Coraz bliżej nowej definicji gwałtu

1 miesiąc temu

Jedyna modyfikacja, jaką do uchwalonej przed miesiącem nowelizacji chciał wprowadzić Senat, miała wydłużyć vacatio legis ustawy z pół roku do roku. Poza tym senatorowie pozostawili nowelę w kształcie przyjętym przez Sejm. Posłowie, mimo rekomendacji komisji sejmowej, nie wyrazili zgody na tę korektę w ustawie.

Za odrzuceniem poprawki Senatu zagłosowało 247 posłów, a 186 było przeciw. Teraz regulacjom przyjrzy się głowa państwa. – Jestem optymistką i sądzę, iż prezydent podpisze nowelizację. Tym bardziej iż środowisko PiS zagłosowało za tymi zmianami. Bardzo cieszę się, iż po tak długim procedowaniu i przy tak wielu adwersarzach najważniejsze rozwiązania pozostały w ustawie – mówi „Rz” współautorka nowych przepisów mec. Danuta Wawrowska.

Nowela, która trafi na biurko prezydenta, została zaproponowana przez posłanki i posłów koalicji rządzącej.
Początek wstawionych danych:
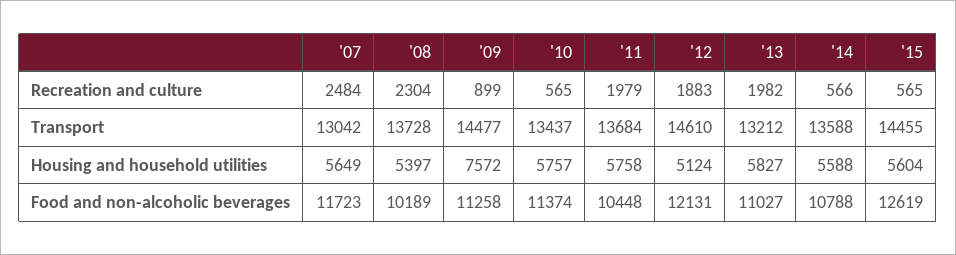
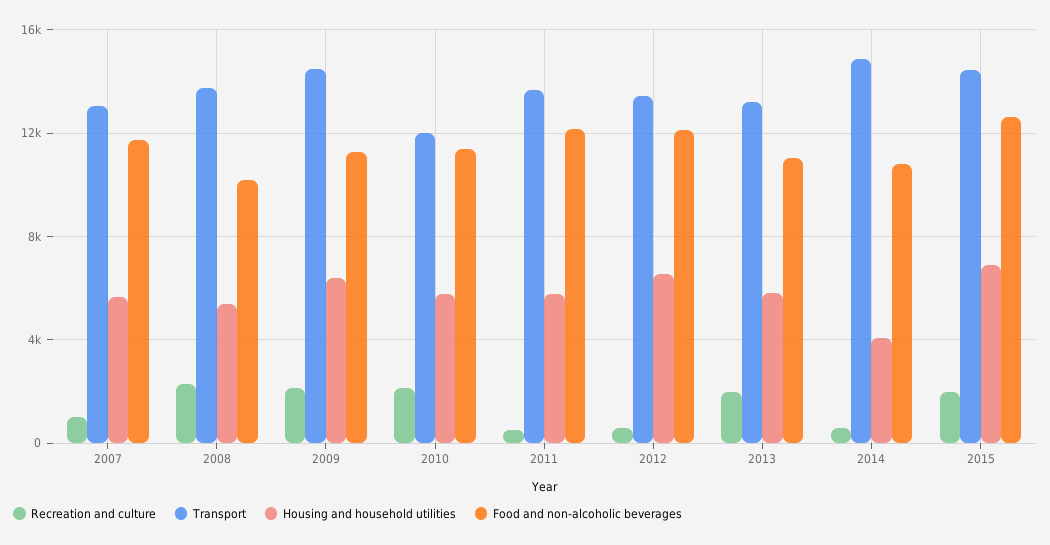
  {
    "Recreation and culture": {
-     "'07": 2484,
+     "'07": 1000,
      "'08": 2304,
-     "'09": 899,
+     "'09": 2000,
-     "'10": 565,
+     "'10": 2000,
-     "'11": 1979,
+     "'11": 500,
-     "'12": 1883,
+     "'12": 500,
      "'13": 1982,
      "'14": 566,
-     "'15": 565
+     "'15": 2000
    },
    "Transport": {
      "'07": 13042,
      "'08": 13728,
      "'09": 14477,
-     "'10": 13437,
+     "'10": 12000,
      "'11": 13684,
-     "'12": 14610,
+     "'12": 13500,
      "'13": 13212,
-     "'14": 13588,
+     "'14": 15000,
      "'15": 14455
    },
    "Housing and household utilities": {
      "'07": 5649,
      "'08": 5397,
-     "'09": 7572,
+     "'09": 6500,
      "'10": 5757,
      "'11": 5758,
-     "'12": 5124,
+     "'12": 6500,
      "'13": 5827,
-     "'14": 5588,
+     "'14": 4000,
-     "'15": 5604
+     "'15": 7000
    },
    "Food and non-alcoholic beverages": {
      "'07": 11723,
      "'08": 10189,
      "'09": 11258,
      "'10": 11374,
-     "'11": 10448,
+     "'11": 12000,
      "'12": 12131,
      "'13": 11027,
      "'14": 10788,
      "'15": 12619
    }
  }

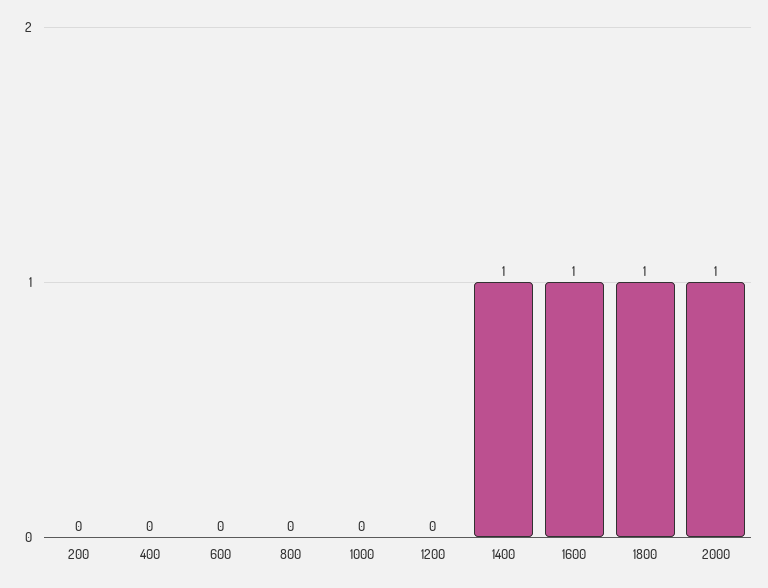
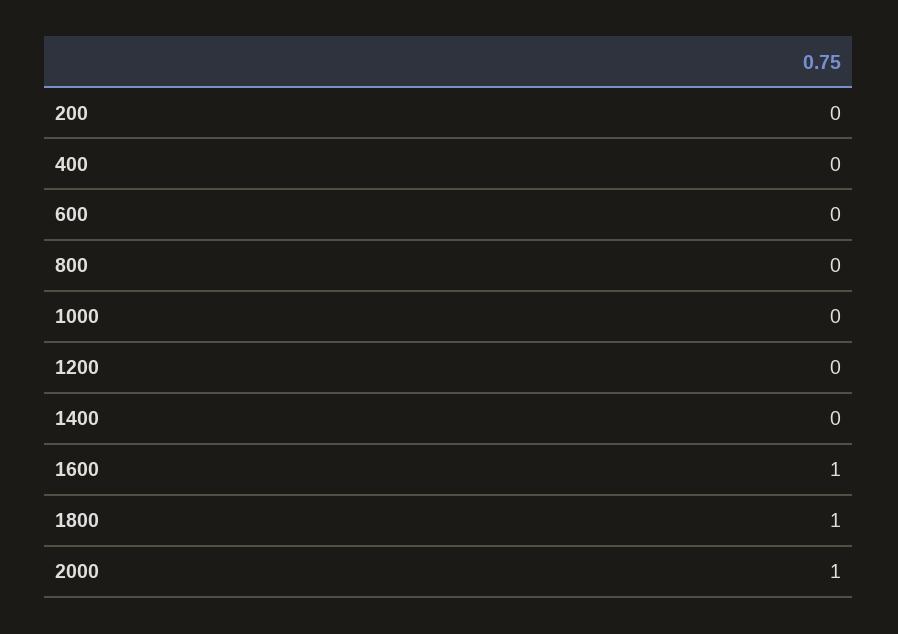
  {
    "200": 0,
    "400": 0,
    "600": 0,
    "800": 0,
    "1000": 0,
    "1200": 0,
-   "1400": 1,
+   "1400": 0,
    "1600": 1,
    "1800": 1,
    "2000": 1
  }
Jej głównym założeniem jest zmiana przepisów dotyczących przestępstwa zgwałcenia. Zgodnie z obowiązującym brzmieniem art. 197 KK za gwałt uznaje się doprowadzenie do obcowania płciowego przemocą, groźbą bezprawną lub podstępem. Grozi za to od 2 do 12 lat pozbawienia wolności.

Według autorów noweli ten sposób rozumienia zgwałcenia wskazuje na konieczność wyrażenia sprzeciwu wobec niechcianych zachowań seksualnych. Dlatego w nowych przepisach zaproponowano taką zmianę tej normy, która sprawi, iż o tym, czy doszło do gwałtu, miałby decydować brak świadomej i dobrowolnej zgody osoby pokrzywdzonej, a nie widoczne stawianie oporu. W rezultacie art. 197 § 1 będzie stanowił: „Kto doprowadza inną osobę do obcowania płciowego przemocą, groźbą bezprawną, podstępem lub w inny sposób mimo braku jej zgody, podlega karze więzienia od lat 2 do 15”.

Zmiany zakładają też dodanie do art. 197 KK kolejnego paragrafu (1a). Zgodne z nim „tej samej karze podlega, kto doprowadza inną osobę do obcowania płciowego, wykorzystując brak możliwości rozpoznania przez nią znaczenia czynu lub pokierowania swoim postępowaniem”.